O desenvolvimento e aprimoramento de sofisticadas técnicas
de diagnóstico e intervenção, assim como as
narrativas publicitárias da reprodução assistida
afirmam e lembram às mulheres que estão ali para ajudá-las
a cumprir seu destino, que não pode ser mais considerado
"natural", uma vez que as fronteiras do ciclo reprodutivo
são estendidas para permitir a reprodução inclusive
na menopausa ou com óvulos rejuvenescidos.
Nesse
novo panorama da reprodução sem sexo, em considerável
expansão, não se trata de se posicionar, a priori,
contra o uso das tecnologias reprodutivas conceptivas, mas de realizar
debates mais amplos, com participação de diversos
setores da comunidade, para avaliar e regulamentar sua utilização.
Em
suma, há de se considerar que nessa ampliação
da rede de participantes no processo de assistência à
reprodução, o casal, e mais particularmente a mulher,
parece perder centralidade e ser reduzida ao fornecimento de gametas,
matéria-prima para a transformação operada
por outros. O que está em jogo, atualmente, não é
só auto-determinação das mulheres sobre seu
corpo (como pode ter acontecido com o sexo sem reprodução),
mas também estão em jogo as alterações
da estrutura material/genética da espécie, a constituição
do humano reinventado, por uns poucos, no laboratório.
Martha
Celia Ramírez-Gálvez é doutora em Ciências
Sociais, e pesquisadora colaboradora do Núcleo de Estudos de Gênero
(Pagu/Unicamp).
Bibliografia
- Baudrillard,
Jean. Tela total: mito-ironias da era do virtual e da imagem.

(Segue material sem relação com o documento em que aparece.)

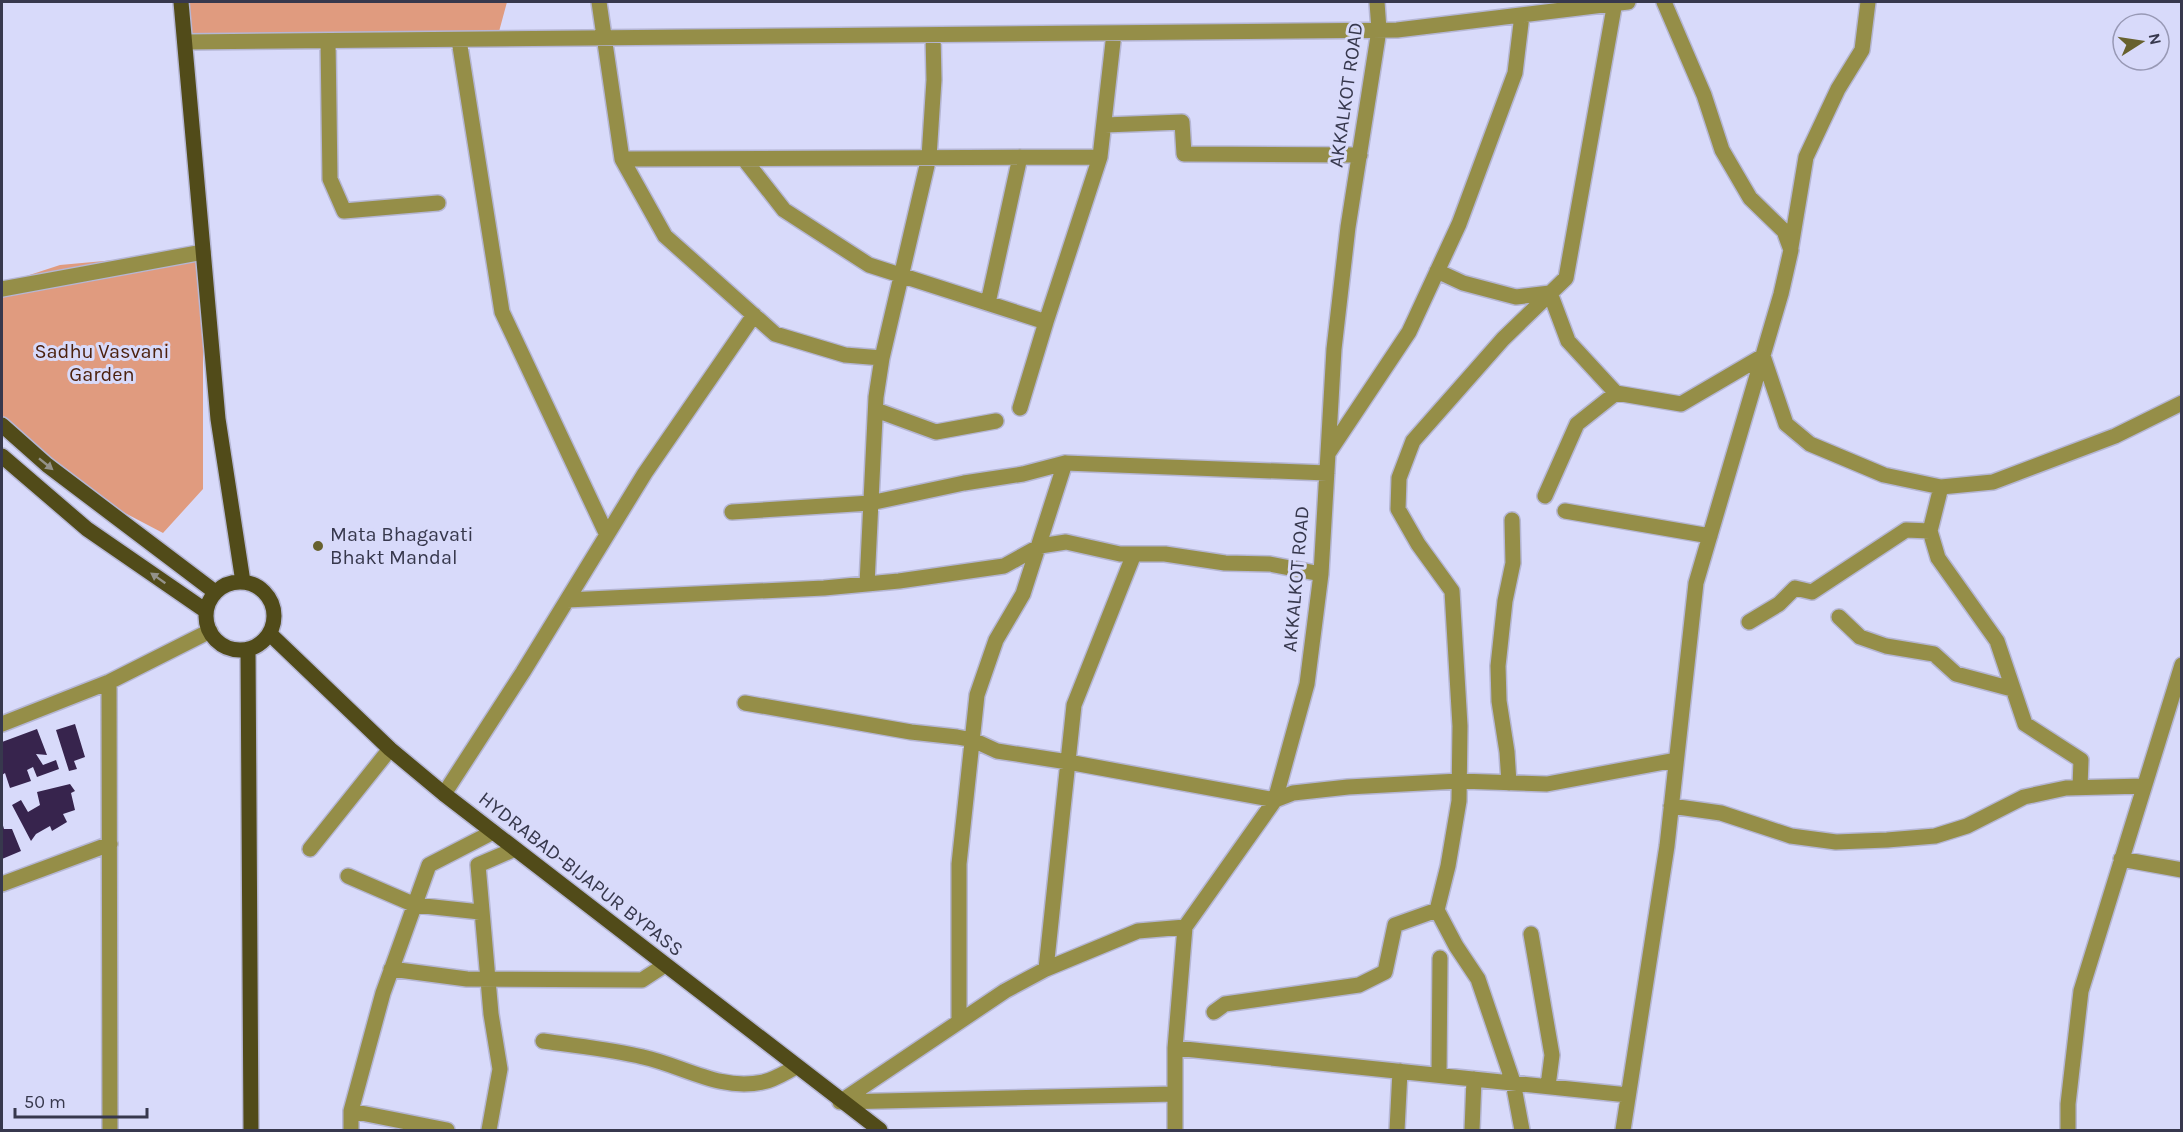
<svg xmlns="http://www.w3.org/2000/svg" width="2183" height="1132" font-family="Karla,sans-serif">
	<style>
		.green { fill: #e09b7f }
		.building { fill: #37244d }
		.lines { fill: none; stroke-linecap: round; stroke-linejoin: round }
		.minor-casing { stroke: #b5b6d4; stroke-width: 18 }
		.major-casing { stroke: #b5b6d4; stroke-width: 18 }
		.minor { stroke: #958e48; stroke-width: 15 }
		.major { stroke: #514b19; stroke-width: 15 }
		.oneway { fill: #94928a }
		.poi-dot { fill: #67612e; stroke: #d8dafa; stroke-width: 2 }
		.labels { text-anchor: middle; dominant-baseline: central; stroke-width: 6; stroke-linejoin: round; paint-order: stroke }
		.street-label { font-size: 20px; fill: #37384d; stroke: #d8dafa }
		.park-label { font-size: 20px; fill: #4b210e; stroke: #d8dafa }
		.poi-label { font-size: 20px; fill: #37384d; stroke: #d8dafa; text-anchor: start }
	</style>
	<rect width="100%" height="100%" fill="#d8dafa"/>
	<path class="green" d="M181 2H507L497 39 185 42Z
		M203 252V489L163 533 102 501 2 419V284L60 265Z"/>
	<path class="building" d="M75 724 85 757 74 761 77 769 69 771 56 730Z
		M37 729 47 755 36 754 43 765 56 760 59 769 37 777 33 767 27 770 31 781 10 788 5 773 2 775V742Z
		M70 784 75 791 71 793 75 810 63 814 67 822 52 831 50 826 36 834 31 841 12 805 21 800 28 812 40 805 37 792Z
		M2 822 4 829H12L21 851 2 859Z"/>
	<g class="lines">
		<defs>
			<path id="minor" d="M599 2 622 159 665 236 775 334 845 355 882 358
				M459 40 502 312 607 535
				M328 41 330 179 344 211 438 203
				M185 42 1397 30 1628 2
				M1105 125 1182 122 1184 154 1360 155
				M622 159 1100 157 1114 33
				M744 159 784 210 869 265 1046 322 1100 157
				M1791 247 1806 157 1838 89 1862 50 1868 2
				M1437 271 1463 283 1516 297 1550 293 1568 341 1616 393 1681 404 1763 356 1786 424 1810 444 1884 475 1941 487 1993 482 2115 436 2182 403
				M2 289 203 252
				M988 303 1020 157
				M1020 408 1046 322
				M876 410 936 432 996 421
				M1329 452 1409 332 1459 224 1515 73 1522 15
				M1941 487 1930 531 1938 558 1997 641 2025 724 2081 760 2080 787
				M1545 496 1577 424 1616 393
				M1565 511 1710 536
				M732 512 870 503 964 483 1023 474 1065 463 1327 473
				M867 584 876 397 882 358 929 157 934 80 933 35
				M567 600 824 588 899 581 1004 566 1040 546 1066 542 1120 554H1165L1225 563 1270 564 1321 574
				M1839 617 1860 637 1886 646 1934 654 1956 674 2012 689
				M1749 622 1779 604 1795 588 1812 592 1906 530 1930 531
				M109 682 110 1130
				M745 703 911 732 957 737 973 740 997 751 1068 762 1275 800 1293 793 1348 787 1459 781 1547 784 1676 760
				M2 724 109 682 210 631
				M1509 783 1507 752 1499 701 1498 666 1505 601 1513 563 1512 520
				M444 794 523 672 645 473 754 315
				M1671 806 1721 813 1791 836 1836 842 1887 840 1935 836 1967 826 2024 797 2066 788 2144 786
				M310 849 390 749
				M2121 859 2182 870
				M348 876 415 905 480 912
				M2 884 110 844
				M1531 934 1552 1055 1548 1086
				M391 969 467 979 642 980 665 965
				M1046 969 1074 705 1134 554
				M1214 1012 1225 1004 1359 985 1385 972 1395 925 1437 910
				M959 1021V864L977 695 996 640 1023 594 1065 463
				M543 1041C576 1046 611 1049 643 1057 684 1066 719 1091 763 1082 774 1080 786 1072 796 1067
				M1175 1048 1628 1095
				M1439 1075 1440 958
				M840 1102 1005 991 1046 969 1138 931 1185 927
				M840 1102 1174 1094
				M351 1111 447 1130
				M351 1130V1111L383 993 429 865 493 832
				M489 1130 500 1069 491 1014 478 865 515 849
				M1175 1130V1048L1185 927 1275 800 1307 684 1321 574 1334 349 1348 227 1379 30 1377 2
				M1397 1130 1400 1071
				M1472 1130 1474 1079
				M1522 1130 1513 1082 1478 979 1456 946 1437 910 1448 866 1459 801 1460 726 1452 591 1418 544 1398 509 1399 478 1413 441 1503 339 1566 278 1615 2
				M1623 1130 1667 846 1696 583 1781 294 1791 250 1784 231 1750 198 1722 150 1704 95 1664 2
				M2068 1130V1104L2081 991 2182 665"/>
			<path id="major" d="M181 2 218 419 243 582
				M2 425 47 465 215 592
				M2 456 87 529 206 611
				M206 616a34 34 0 1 1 68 0a34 34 0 1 1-68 0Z
				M270 634 390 749 444 794 880 1130
				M248 650 251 1130"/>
		</defs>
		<use href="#minor" class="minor-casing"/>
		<use href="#major" class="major-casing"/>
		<use href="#minor" class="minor"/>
		<use href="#major" class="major"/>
	</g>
	<defs><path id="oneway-solid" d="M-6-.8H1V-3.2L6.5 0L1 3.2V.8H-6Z" transform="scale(1.5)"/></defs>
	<g class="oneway">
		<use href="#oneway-solid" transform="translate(46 464) rotate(39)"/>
		<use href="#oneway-solid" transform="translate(158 578) rotate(-145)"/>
	</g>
	<circle class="poi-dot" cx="318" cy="546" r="6"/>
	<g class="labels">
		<g class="street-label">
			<text transform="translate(1346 95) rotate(-82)">AKKALKOT ROAD</text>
			<text transform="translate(1296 579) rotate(-85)">AKKALKOT ROAD</text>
			<text transform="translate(581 874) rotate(38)">HYDRABAD-BIJAPUR BYPASS</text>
		</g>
		<g class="park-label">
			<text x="102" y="351">Sadhu Vasvani<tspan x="102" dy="23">Garden</tspan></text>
		</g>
		<g class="poi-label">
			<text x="330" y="534">Mata Bhagavati<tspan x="330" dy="23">Bhakt Mandal</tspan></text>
		</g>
	</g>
	<rect width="2183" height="1132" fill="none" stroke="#37384d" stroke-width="6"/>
	<g transform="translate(2141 42) rotate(78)"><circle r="28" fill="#d8dafa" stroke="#9899b5" stroke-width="1.5"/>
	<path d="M0-4.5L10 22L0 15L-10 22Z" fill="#67612e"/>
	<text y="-9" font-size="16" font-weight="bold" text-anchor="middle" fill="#37384d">N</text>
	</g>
	<path d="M15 1108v9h132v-9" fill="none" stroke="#37384d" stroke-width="3"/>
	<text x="24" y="1108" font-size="18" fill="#37384d" stroke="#d8dafa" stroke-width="4.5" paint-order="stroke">50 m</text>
</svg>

Porto Alegre: Sulina, 1999 [1997]
- Ramírez-Gálvez,
Martha Célia. Novas Tecnologias Reprodutivas Conceptivas:
Fabricando a vida, fabricando o futuro. Campinas, 2003. Tese
(Doutorado em Ciências Sociais) - Instituto de Filosofia
e Ciências Humanas. Universidade Estadual de Campinas
- Rotania,
Alejandra. A celebração do temor. Biotecnologias,
reprodução, ética e feminismo. Rio de Janeiro:
E-papers, 2001
- The
Boston Women's Health Book Collective. Our bodies, ourselves.